Exercise requirements:
a: Rewrite the paragraph of the palliative care text that begins "One of the main components of care" as a shorter version that keeps its main facts.
b: According to the palliative care text, who will manage the palliative care specialist nursing team?
c: From the palliative care text, output the passage starting at "In the delivery" and ending at "quality of life.", copied word for word.

Text block:
────────────────────────────────────────

In the delivery of the End of Life Medical model, this service will be based at Wokingham Health Hub. The palliative care specialist nursing team will be managed by Sue Ryder, Palliative Care Team. The Hub is forecast to be operational by July 2016.

The aims of the 24/7 specialist palliative care service is to:-

  • Support the whole community including care homes and other residential care facilities enabling equitable access.
  • Deliver a service that is flexible and responsive to the needs of the patient, their families and carers.
  • Provide face to face specialist palliative care assessment at the right time in the patient journey, including weekends and bank holidays.
  • Provide care in line with the patient's choices and preferences that will support patients, their families and carers to achieve the best quality of life.
  • Provide support for colleagues through expert advice and joint patient visits where necessary.
  • Reduce avoidable and inappropriate emergency attendances and admissions for palliative and end of life patients, through the delivery of good quality care in the community setting including timely symptom management.
  • Promote care in their usual place of residence as an alternative for end of life patients through supporting patient discharge from hospital, including rapid discharge.
  • Support the delivery of the training and education programme for end of life care.

One of the main components of care for any patient with palliative care needs is pain control. Presently any patient in Berkshire West who requires an adjustment to their prescription most often during a time critical event and often Out of Hours would require a community practitioner to obtain the prescription from a GP or Out of Hours Doctor and then obtain the drugs from the nearest pharmacy service. During which time the patients' pain remains uncontrolled.

────────────────────────────────────────

Listed entries:
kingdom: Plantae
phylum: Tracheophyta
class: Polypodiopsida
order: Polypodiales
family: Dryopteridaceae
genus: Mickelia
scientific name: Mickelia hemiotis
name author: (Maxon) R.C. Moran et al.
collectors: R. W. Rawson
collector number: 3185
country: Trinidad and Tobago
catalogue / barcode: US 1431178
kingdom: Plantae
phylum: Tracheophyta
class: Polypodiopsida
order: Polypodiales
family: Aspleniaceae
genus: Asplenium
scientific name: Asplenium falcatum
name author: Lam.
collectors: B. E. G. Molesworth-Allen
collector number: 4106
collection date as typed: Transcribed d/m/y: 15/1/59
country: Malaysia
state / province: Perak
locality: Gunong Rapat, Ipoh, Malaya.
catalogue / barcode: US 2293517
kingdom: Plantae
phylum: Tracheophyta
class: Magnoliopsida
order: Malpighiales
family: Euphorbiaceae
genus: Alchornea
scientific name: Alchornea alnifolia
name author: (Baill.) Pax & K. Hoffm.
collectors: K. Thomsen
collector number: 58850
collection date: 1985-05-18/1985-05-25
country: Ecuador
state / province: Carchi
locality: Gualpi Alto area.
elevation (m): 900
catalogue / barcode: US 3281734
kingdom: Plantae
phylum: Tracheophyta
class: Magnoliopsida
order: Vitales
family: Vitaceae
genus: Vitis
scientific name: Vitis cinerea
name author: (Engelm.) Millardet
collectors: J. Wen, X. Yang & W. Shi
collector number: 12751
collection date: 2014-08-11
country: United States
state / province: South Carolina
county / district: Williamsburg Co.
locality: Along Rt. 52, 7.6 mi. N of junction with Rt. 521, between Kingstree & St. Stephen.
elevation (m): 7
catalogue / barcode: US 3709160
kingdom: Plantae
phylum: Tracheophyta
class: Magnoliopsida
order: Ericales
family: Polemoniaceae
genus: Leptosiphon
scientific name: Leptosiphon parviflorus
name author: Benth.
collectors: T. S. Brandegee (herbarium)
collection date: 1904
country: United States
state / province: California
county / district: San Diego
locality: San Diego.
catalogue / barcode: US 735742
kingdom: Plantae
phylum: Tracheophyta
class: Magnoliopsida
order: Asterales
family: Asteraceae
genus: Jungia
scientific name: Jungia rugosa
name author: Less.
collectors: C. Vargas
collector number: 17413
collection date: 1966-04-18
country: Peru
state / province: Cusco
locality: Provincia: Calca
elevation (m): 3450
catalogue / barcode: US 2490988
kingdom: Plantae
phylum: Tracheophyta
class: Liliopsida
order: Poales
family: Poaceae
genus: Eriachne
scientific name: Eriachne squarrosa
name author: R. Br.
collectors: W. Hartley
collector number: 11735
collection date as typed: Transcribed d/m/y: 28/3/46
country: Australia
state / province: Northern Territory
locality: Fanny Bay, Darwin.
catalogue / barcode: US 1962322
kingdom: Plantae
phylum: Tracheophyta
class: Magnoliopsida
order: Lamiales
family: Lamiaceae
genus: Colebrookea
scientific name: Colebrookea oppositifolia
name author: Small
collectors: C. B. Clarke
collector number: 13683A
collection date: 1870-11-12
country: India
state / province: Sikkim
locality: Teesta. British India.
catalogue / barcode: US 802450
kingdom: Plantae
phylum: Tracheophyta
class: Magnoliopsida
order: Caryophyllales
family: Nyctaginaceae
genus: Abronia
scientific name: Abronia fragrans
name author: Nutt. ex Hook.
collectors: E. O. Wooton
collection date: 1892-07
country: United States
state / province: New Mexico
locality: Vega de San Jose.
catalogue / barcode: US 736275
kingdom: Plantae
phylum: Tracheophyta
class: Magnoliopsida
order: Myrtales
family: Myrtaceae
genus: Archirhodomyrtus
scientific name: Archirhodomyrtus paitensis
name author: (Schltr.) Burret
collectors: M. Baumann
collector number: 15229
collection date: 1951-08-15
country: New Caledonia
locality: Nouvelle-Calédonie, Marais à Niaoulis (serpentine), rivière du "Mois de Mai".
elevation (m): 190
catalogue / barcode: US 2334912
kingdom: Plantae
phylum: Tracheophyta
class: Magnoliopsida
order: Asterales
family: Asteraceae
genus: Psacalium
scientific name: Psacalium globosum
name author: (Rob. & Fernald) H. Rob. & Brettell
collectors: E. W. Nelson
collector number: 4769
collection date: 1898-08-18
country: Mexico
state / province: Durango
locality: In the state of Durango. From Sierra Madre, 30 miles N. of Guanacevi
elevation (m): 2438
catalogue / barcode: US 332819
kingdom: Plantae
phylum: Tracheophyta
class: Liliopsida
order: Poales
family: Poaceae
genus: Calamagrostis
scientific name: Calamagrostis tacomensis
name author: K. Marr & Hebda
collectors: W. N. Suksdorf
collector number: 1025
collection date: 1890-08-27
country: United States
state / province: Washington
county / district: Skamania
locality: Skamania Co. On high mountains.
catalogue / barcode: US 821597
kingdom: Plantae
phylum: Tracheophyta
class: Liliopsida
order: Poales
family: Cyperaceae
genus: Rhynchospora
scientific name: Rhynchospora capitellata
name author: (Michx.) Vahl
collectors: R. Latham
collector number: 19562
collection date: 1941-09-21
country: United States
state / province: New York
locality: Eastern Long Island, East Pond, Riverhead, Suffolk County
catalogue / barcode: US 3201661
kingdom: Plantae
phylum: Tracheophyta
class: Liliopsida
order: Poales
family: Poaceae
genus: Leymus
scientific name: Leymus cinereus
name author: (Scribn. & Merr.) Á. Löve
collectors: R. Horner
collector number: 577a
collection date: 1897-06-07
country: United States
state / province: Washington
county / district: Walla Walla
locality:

────────────────────────────────────────

Answer list:
a: Pain control is a key part of palliative care. In Berkshire West, when a patient's prescription needs adjusting, which is often time critical and out of hours, a community practitioner must currently get the prescription from a GP or Out of Hours Doctor and then collect the drugs from the nearest pharmacy. The patient's pain stays uncontrolled in the meantime.

b: Sue Ryder, Palliative Care Team.

c:
In the delivery of the End of Life Medical model, this service will be based at Wokingham Health Hub. The palliative care specialist nursing team will be managed by Sue Ryder, Palliative Care Team. The Hub is forecast to be operational by July 2016.

The aims of the 24/7 specialist palliative care service is to:-

  • Support the whole community including care homes and other residential care facilities enabling equitable access.
  • Deliver a service that is flexible and responsive to the needs of the patient, their families and carers.
  • Provide face to face specialist palliative care assessment at the right time in the patient journey, including weekends and bank holidays.
  • Provide care in line with the patient's choices and preferences that will support patients, their families and carers to achieve the best quality of life.